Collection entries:
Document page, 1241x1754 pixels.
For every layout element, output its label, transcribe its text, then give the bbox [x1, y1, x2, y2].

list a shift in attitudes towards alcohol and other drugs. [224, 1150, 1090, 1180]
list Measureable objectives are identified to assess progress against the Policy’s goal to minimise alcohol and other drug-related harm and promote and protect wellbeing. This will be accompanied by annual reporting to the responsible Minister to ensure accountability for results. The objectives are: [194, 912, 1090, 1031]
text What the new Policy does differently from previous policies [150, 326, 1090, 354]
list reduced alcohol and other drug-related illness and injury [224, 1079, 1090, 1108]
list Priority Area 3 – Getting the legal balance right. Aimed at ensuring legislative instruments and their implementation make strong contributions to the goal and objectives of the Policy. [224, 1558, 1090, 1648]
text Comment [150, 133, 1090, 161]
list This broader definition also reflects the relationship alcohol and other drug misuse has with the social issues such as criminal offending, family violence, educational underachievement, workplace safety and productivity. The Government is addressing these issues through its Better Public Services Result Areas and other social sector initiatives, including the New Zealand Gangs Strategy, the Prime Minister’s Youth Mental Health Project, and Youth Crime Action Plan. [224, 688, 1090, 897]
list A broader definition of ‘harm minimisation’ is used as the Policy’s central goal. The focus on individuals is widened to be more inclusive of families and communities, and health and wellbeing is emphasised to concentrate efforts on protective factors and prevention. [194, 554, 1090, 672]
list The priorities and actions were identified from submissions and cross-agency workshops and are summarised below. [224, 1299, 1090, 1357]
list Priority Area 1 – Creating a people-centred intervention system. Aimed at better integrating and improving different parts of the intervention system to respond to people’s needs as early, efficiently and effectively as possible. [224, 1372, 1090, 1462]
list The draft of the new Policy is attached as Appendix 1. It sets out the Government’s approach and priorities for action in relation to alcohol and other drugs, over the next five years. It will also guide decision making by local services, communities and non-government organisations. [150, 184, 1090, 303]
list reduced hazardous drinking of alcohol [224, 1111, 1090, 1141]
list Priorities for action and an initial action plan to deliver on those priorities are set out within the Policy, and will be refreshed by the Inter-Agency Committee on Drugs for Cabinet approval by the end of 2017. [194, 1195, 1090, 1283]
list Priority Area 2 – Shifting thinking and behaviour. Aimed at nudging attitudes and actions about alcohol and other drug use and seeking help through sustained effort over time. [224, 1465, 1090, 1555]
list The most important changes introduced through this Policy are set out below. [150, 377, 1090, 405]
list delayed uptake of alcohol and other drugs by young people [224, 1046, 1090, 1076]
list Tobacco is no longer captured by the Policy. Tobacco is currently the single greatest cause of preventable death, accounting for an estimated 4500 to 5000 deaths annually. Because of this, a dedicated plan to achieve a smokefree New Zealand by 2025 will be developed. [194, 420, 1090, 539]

> _What is needed_
All of the entries above must be transcribed exactly.

> _Result_
Document page, 1241x1754 pixels.
For every layout element, output its label, transcribe its text, then give the bbox [x1, y1, x2, y2].

list a shift in attitudes towards alcohol and other drugs. [224, 1150, 1090, 1180]
list Measureable objectives are identified to assess progress against the Policy’s goal to minimise alcohol and other drug-related harm and promote and protect wellbeing. This will be accompanied by annual reporting to the responsible Minister to ensure accountability for results. The objectives are: [194, 912, 1090, 1031]
text What the new Policy does differently from previous policies [150, 326, 1090, 354]
list reduced alcohol and other drug-related illness and injury [224, 1079, 1090, 1108]
list Priority Area 3 – Getting the legal balance right. Aimed at ensuring legislative instruments and their implementation make strong contributions to the goal and objectives of the Policy. [224, 1558, 1090, 1648]
text Comment [150, 133, 1090, 161]
list This broader definition also reflects the relationship alcohol and other drug misuse has with the social issues such as criminal offending, family violence, educational underachievement, workplace safety and productivity. The Government is addressing these issues through its Better Public Services Result Areas and other social sector initiatives, including the New Zealand Gangs Strategy, the Prime Minister’s Youth Mental Health Project, and Youth Crime Action Plan. [224, 688, 1090, 897]
list A broader definition of ‘harm minimisation’ is used as the Policy’s central goal. The focus on individuals is widened to be more inclusive of families and communities, and health and wellbeing is emphasised to concentrate efforts on protective factors and prevention. [194, 554, 1090, 672]
list The priorities and actions were identified from submissions and cross-agency workshops and are summarised below. [224, 1299, 1090, 1357]
list Priority Area 1 – Creating a people-centred intervention system. Aimed at better integrating and improving different parts of the intervention system to respond to people’s needs as early, efficiently and effectively as possible. [224, 1372, 1090, 1462]
list The draft of the new Policy is attached as Appendix 1. It sets out the Government’s approach and priorities for action in relation to alcohol and other drugs, over the next five years. It will also guide decision making by local services, communities and non-government organisations. [150, 184, 1090, 303]
list reduced hazardous drinking of alcohol [224, 1111, 1090, 1141]
list Priorities for action and an initial action plan to deliver on those priorities are set out within the Policy, and will be refreshed by the Inter-Agency Committee on Drugs for Cabinet approval by the end of 2017. [194, 1195, 1090, 1283]
list Priority Area 2 – Shifting thinking and behaviour. Aimed at nudging attitudes and actions about alcohol and other drug use and seeking help through sustained effort over time. [224, 1465, 1090, 1555]
list The most important changes introduced through this Policy are set out below. [150, 377, 1090, 405]
list delayed uptake of alcohol and other drugs by young people [224, 1046, 1090, 1076]
list Tobacco is no longer captured by the Policy. Tobacco is currently the single greatest cause of preventable death, accounting for an estimated 4500 to 5000 deaths annually. Because of this, a dedicated plan to achieve a smokefree New Zealand by 2025 will be developed. [194, 420, 1090, 539]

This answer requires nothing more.